患者「久しぶりに来ましたよ。実は私、入院していたのですよ」と仰る。

私「どのくらい入院していましたか」 とお尋ねすると、「2ヶ月くらい。肝臓の癌になったのだと」

 私は紙のカルテなので、カルテに『肝癌で2ヶ月入院』と記載する。

 私 「どこの病院にいつから入院していましたか」とお尋ねする。

 患者 「市立病院に、えーっと、1月の20日から」と仰る。

 カルテにさらに『1/20から  市立病院』と追加して記載。

 私 「どんな治療をしましたか? 手術はしましたか』 とお尋ねする。

 患者 「カメラでね」と言って、お腹を見せてくれた。2cmくらいの傷が2−3箇所ある。
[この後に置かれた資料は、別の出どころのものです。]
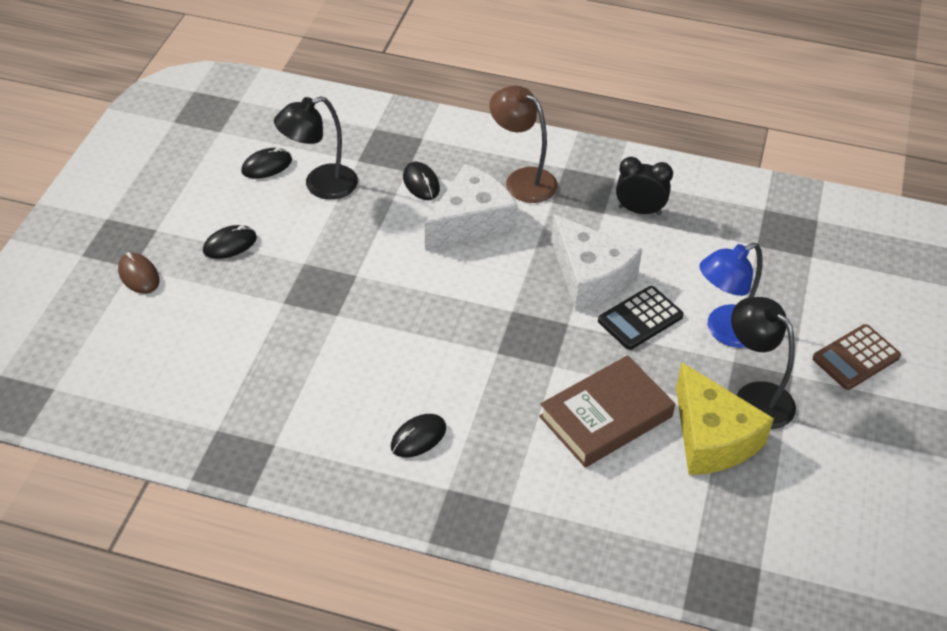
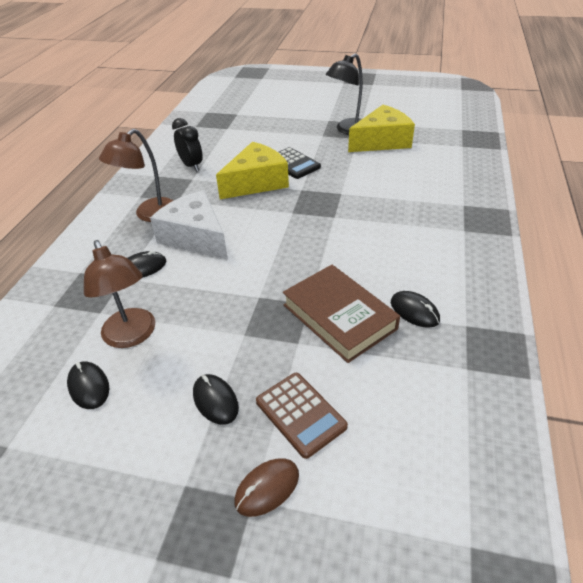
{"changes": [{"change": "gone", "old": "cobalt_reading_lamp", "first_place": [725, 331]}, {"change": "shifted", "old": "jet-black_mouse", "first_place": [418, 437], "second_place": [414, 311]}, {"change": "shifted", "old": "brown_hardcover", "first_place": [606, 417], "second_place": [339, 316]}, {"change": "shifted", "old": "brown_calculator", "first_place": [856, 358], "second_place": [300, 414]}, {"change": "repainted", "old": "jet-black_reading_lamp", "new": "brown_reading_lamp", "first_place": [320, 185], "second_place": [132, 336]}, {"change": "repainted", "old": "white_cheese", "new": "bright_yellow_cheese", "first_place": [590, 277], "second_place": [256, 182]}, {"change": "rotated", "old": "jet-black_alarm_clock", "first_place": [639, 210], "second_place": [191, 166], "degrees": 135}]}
 確かに、カメラで腹腔鏡の手術をされたのだな、と確認できた。
 
 カルテに、癌から矢印を引いて、『腹腔鏡OP』と記載。

 私 「今は何か治療していますか」とお聞きする。
 
 患者 「薬を飲んでいます。今度は・・・えっと、4月25日に行きます」と。

 カルテに、『現在内服中 次回の外来 4/25』と追加記入。

 このような話をしながらカルテに記載していくと、以下のように記載されることになる。

 


 
 紙カルテではこうなるし、何も問題はない。よくあることです。
 紙カルテを使っている先生方ならこのように書くでしょう。
 もっと上手に書かれる方もいらっしゃるかもしれないですが・・・

 しかし、これを電子カルテで書くとなると、ものすごく大変だと思います。

 最終的には
 「1月20日から2ヶ月市立病院に肝臓癌で入院。腹腔鏡を行った。現在、投薬で治療中。次回の市立病院の診察日は4月25日」
のようになる。

 全部聞いてから書かなければならない。
 きっとメモを取りながらでないといけない。
 これは大変である。

 故に、私が聞いたところでは、このような場合の電子カルテの書き方には3つのパターンがある。
 
 1)このような箇所は、メモしておいたり、思い出しながら昼休みなどにきちんと書く。

 2)単語だけ羅列しておく。
   「2ヶ月入院 市立病院 肝癌 腹腔鏡 現在投薬 次回4月25日」のように。
  まあ、分かります。

 3)書かない 膝のリハビリをしている患者さんだし、直接関係ないみたいだから・・・

 なかなか大変だと思う。
 しかし、なるほど、

 「1月20日から2ヶ月市立病院に肝臓癌で入院。腹腔鏡を行った。現在、投薬で治療中。次回の市立病院の診察日は4月25日」

 のようにビシッと書かれていると、他の科のドクターがみても分かり易いであろう。

 しかし、外来でこれをする、と言ったら大変な手間であろうね。


 そこをどう考えるかであろう。

 3)は、ないでしょう。

 患者さんからお聞きしたことは全てカルテに書き留め、何かの時、ここぞ、と言った時に参考にする。このように先輩から習いました。

 それで、救われることもある。
 それがカルテであり、私たちのお仕事だと思っています。